In September 2013, McDonald signed a short-term deal with Billericay Town, and he went on to play for Margate and Whitehawk before the end of the 2013–14 season.

In June 2014, it was announced that McDonald had signed for Dulwich Hamlet of the Isthmian League Premier Division.

After one season with Dulwich Hamlet, making 21 appearances and scoring 5 goals in all competitions, McDonald was released ahead of the 2015-16 campaign with Hamlet manager Gavin Rose commenting "Dean got too many injuries and we didn't feel we could give him another contract. But he is still a very talented player." He continued to train with the club, however, and returned to the first team for their FA Cup first qualifying round win over Hampton & Richmond Borough on 12 September 2015, coming off the bench in the 78th minute.

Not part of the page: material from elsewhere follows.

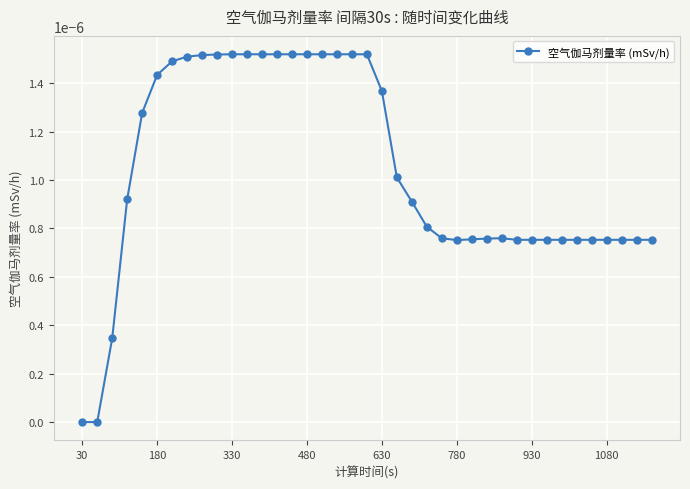

How many series are shown in this chart?

1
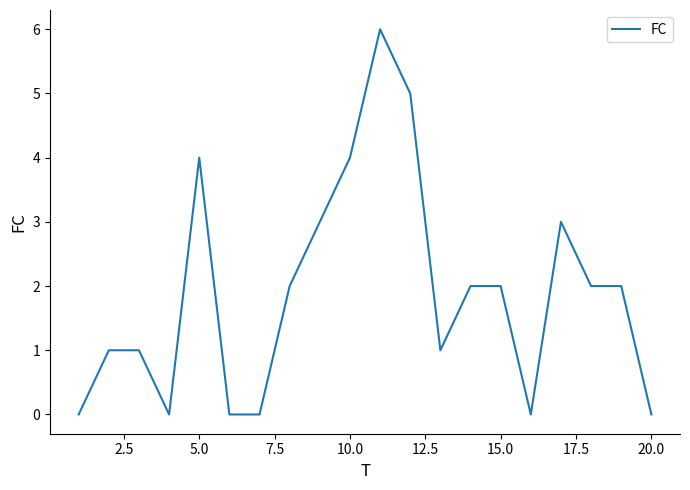

What is the greatest value displayed?

6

McDonald was once again released by Dulwich Hamlet towards the end of March 2016, with Hamlet manager Gavin Rose citing a lack of end product being behind the decision to let him go.

On 5 July 2016, McDonald joined Isthmian League Premier Division side Merstham after his release from Dulwich Hamlet.

McDonald was signed by former manager Steve King for the fifth time when he joined Welling United at the start of the 2018–19 season, but was released in October 2018.

In May 2019, McDonald re-signed for one of his former clubs when he joined Whitehawk, but left before the season started.